M&A in the Year Ahead
When asked whether they expect convenience channel M&A activity to remain as robust in 2019, the experts CSNews spoke with seem to agree on three things:
- Yes, the merger and acquisition environment will remain very active;
- It’s getting harder to find “quality” acquisitions in the industry; and
- With almost all of the large chains having already consolidated, there’s not likely to be as many large deals going forward; rather, the focus is now shifting to the midsize chains that are left and smaller operators with between 10 and 100 stores.
It’s getting harder to find larger, multi-store, regional deals, especially those with quality store operations, pointed out Mark Radosevich, president of PetroActive Real Estate Services LLC — a firm that generally focuses on the traditional multi-generational marketer segment. He foresees much of the M&A activity ahead being among the 10- to 30-store operators, but said the challenge for buyers will be to match these opportunities with their established growth plans and geographic preferences.

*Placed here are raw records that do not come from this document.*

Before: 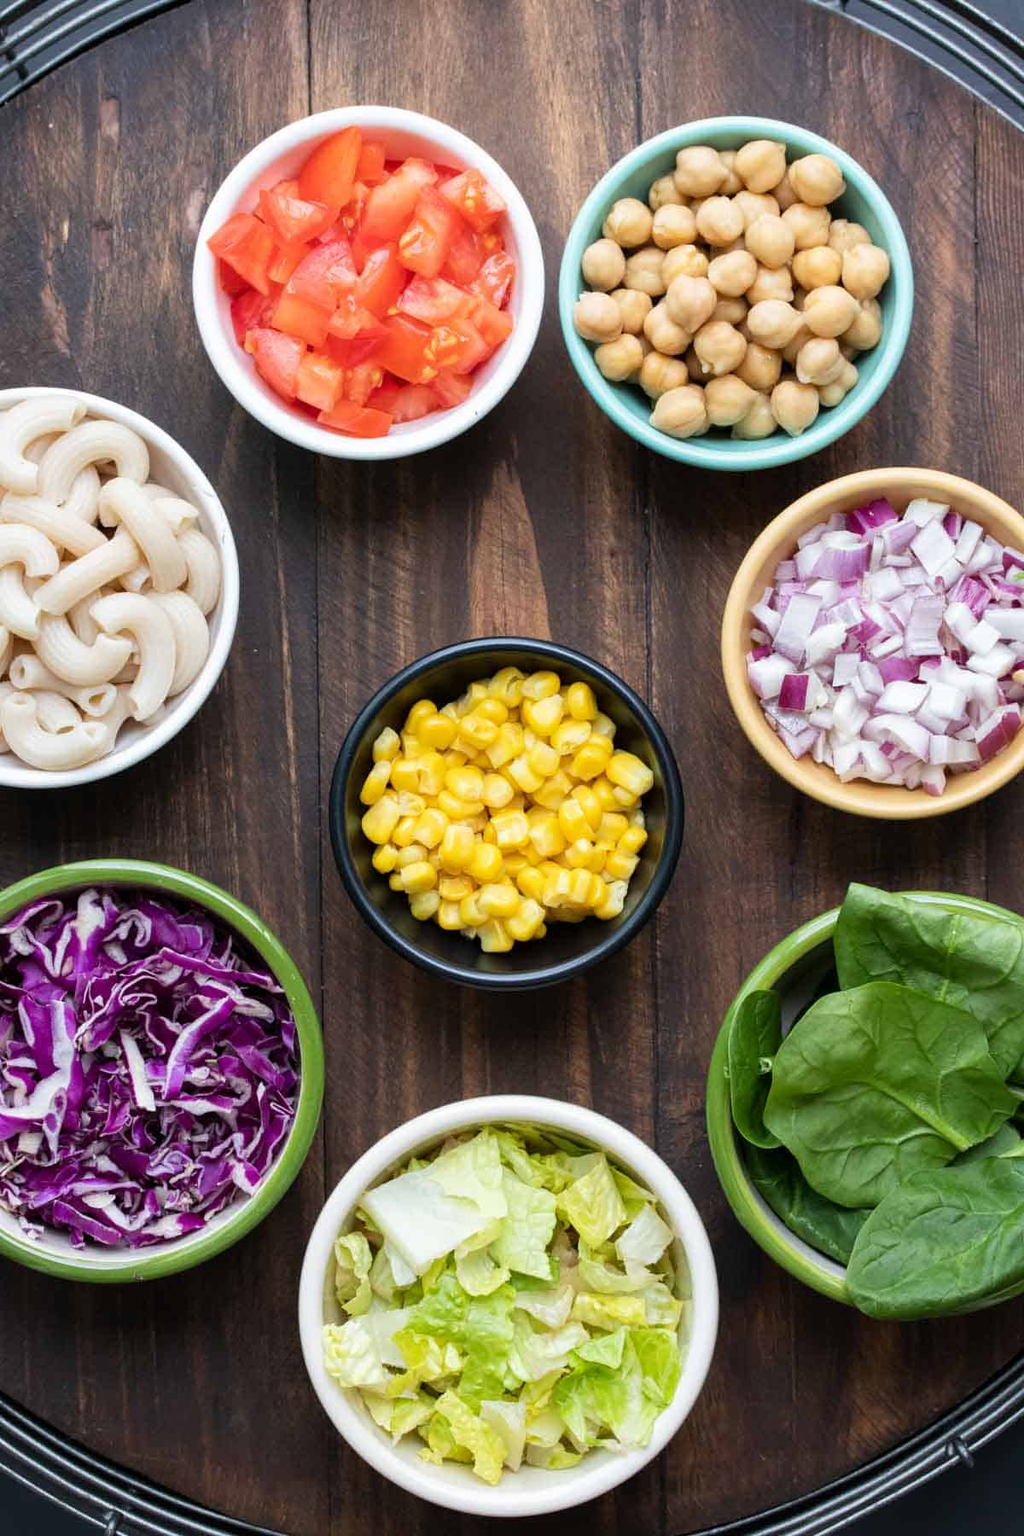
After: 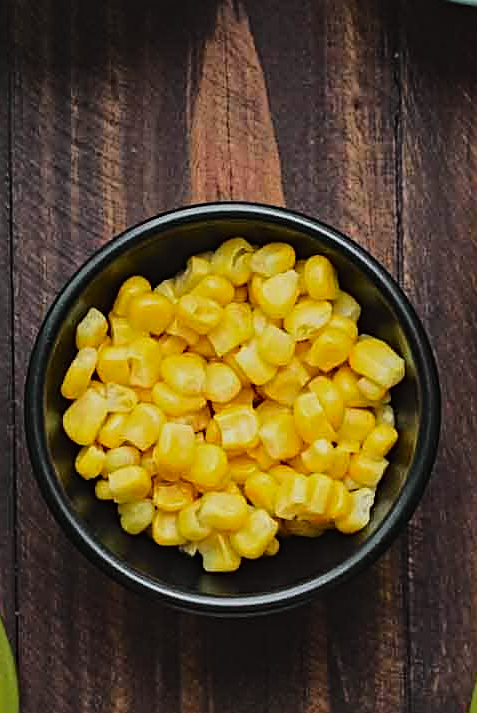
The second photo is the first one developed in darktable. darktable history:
exposure: black level correction -0.018, exposure -1.036 EV, compensate highlight preservation false
crop: left 30.153%, top 30.27%, right 30.081%, bottom 30.076%
sharpen: on, module defaults
shadows and highlights: shadows 24.65, highlights -78.09, soften with gaussian
contrast equalizer: octaves 7, y [[0.5, 0.501, 0.525, 0.597, 0.58, 0.514], [0.5 ×6], [0.5 ×6], [0 ×6], [0 ×6]]
tone curve: curves: ch0 [(0, 0) (0.062, 0.023) (0.168, 0.142) (0.359, 0.44) (0.469, 0.544) (0.634, 0.722) (0.839, 0.909) (0.998, 0.978)]; ch1 [(0, 0) (0.437, 0.453) (0.472, 0.47) (0.502, 0.504) (0.527, 0.546) (0.568, 0.619) (0.608, 0.665) (0.669, 0.748) (0.859, 0.899) (1, 1)]; ch2 [(0, 0) (0.33, 0.301) (0.421, 0.443) (0.473, 0.501) (0.504, 0.504) (0.535, 0.564) (0.575, 0.625) (0.608, 0.676) (1, 1)], color space Lab, independent channels, preserve colors none
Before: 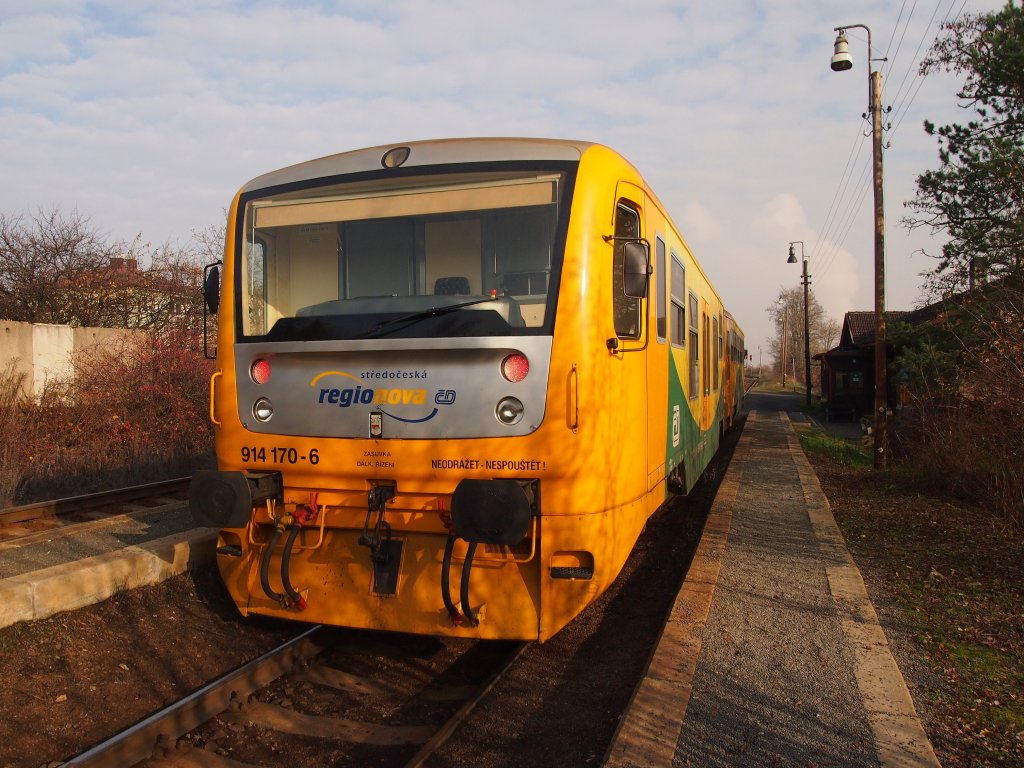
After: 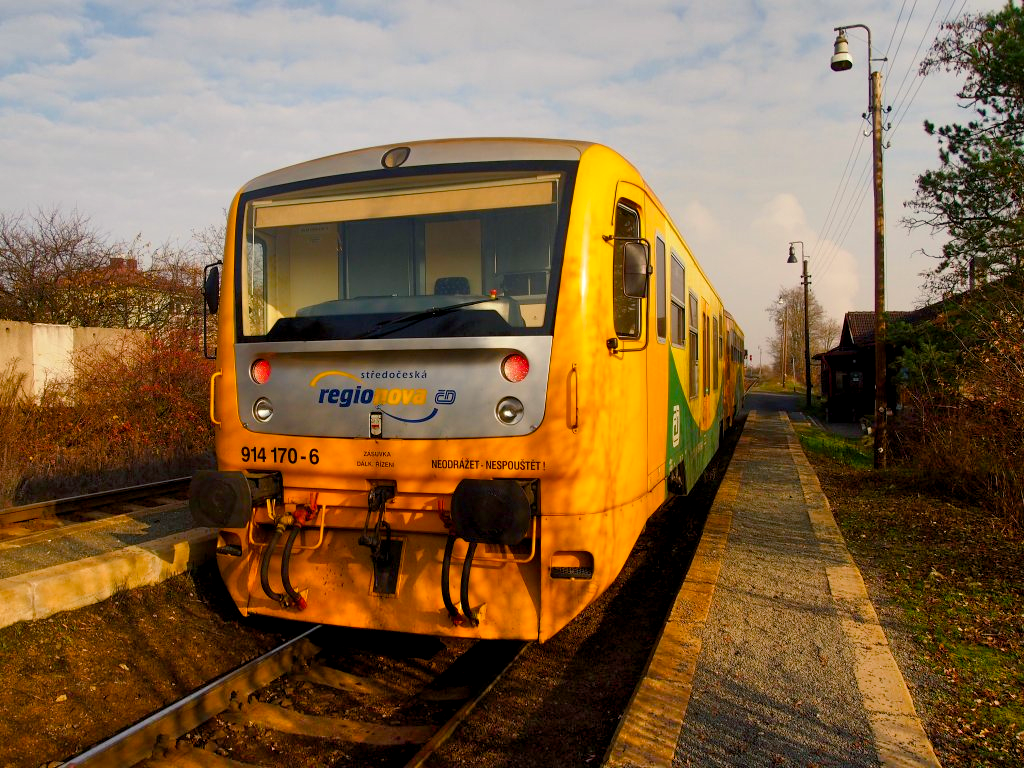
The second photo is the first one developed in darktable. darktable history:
color balance rgb: shadows lift › chroma 2.051%, shadows lift › hue 215.55°, highlights gain › luminance 7.186%, highlights gain › chroma 1.9%, highlights gain › hue 87.48°, global offset › luminance -0.513%, linear chroma grading › global chroma 15.067%, perceptual saturation grading › global saturation 20%, perceptual saturation grading › highlights -25.885%, perceptual saturation grading › shadows 25.286%, global vibrance 10.849%
shadows and highlights: soften with gaussian
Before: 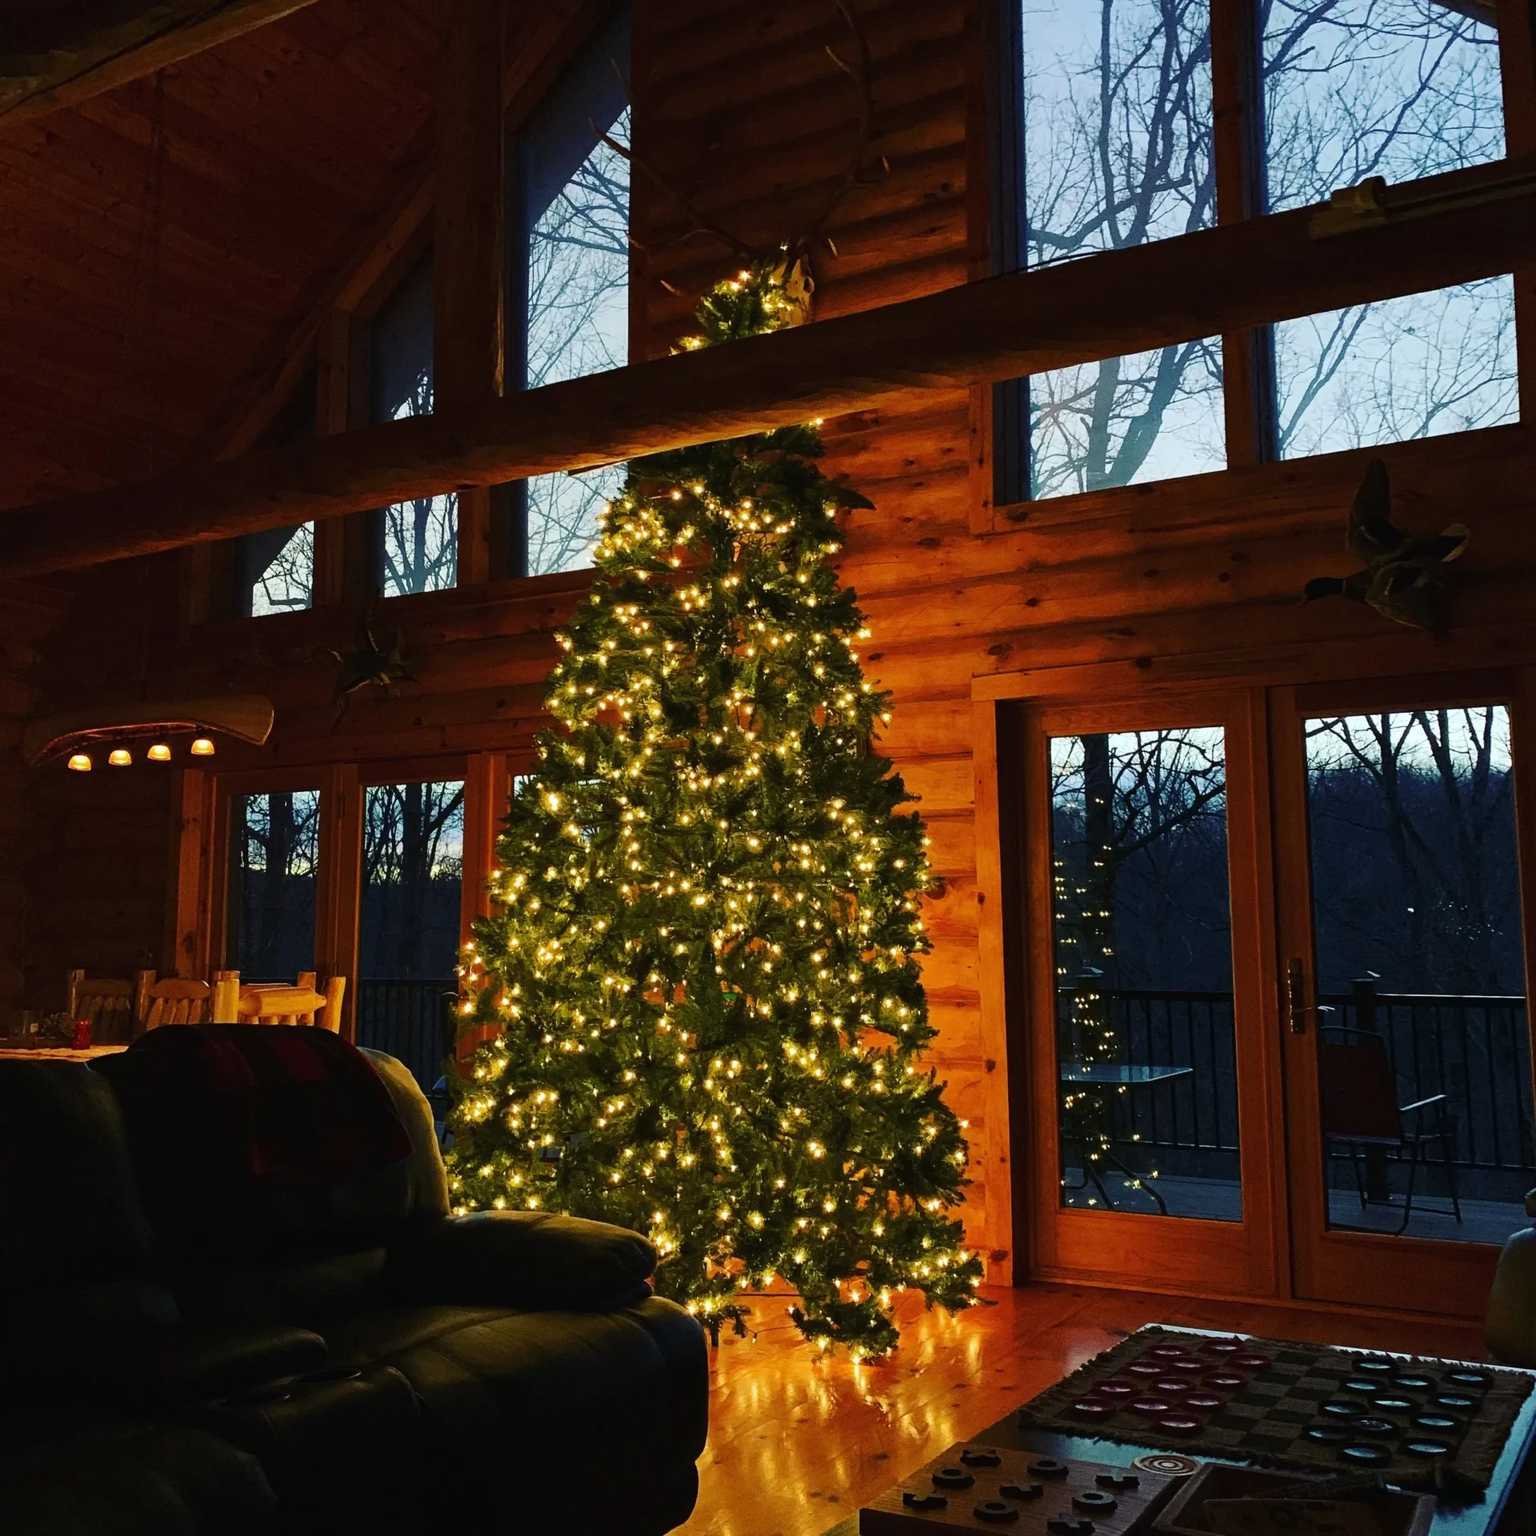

“Look at the top 100 chains of stores and you will notice there is only a handful of chains who have a hundred stores or more. But there are a lot of chains in the 35 to 100 area and this is where you are going to see a lot more of the consolidation,” Monroe echoed.
Valentine agrees, but his prediction is a bit narrower. He foresees robust M&A activity around chains operating between 10 and 50 stores. Operators of this size need to grow and/or innovate, he said, but the reality is that the return of investment in a new-to-industry or remodeled site vs. a sale of existing stores is outweighed by the multiples that are being paid at this time.
“It is purely a numbers game,” he said. “If you are looking to acquire a chain with more than 100 stores, there are not a lot of options. The number of deals will increase with smaller store counts.”
Given the “patient” message by the Federal Reserve and an expected pause on increasing the federal funds rate, financial leverage will continue to be available in the market for high multiple purchases, added John C. Flippen Jr., managing director of Petroleum Capital & Real Estate LLC.
“Midsize and smaller firms will either decide to grow bigger and gain better economies of scale or sell at these higher multiples. The total percentage share of the top 10 convenience store chains is still modest relative to other types of similar industries and thus, there is still room for consolidation,” he said.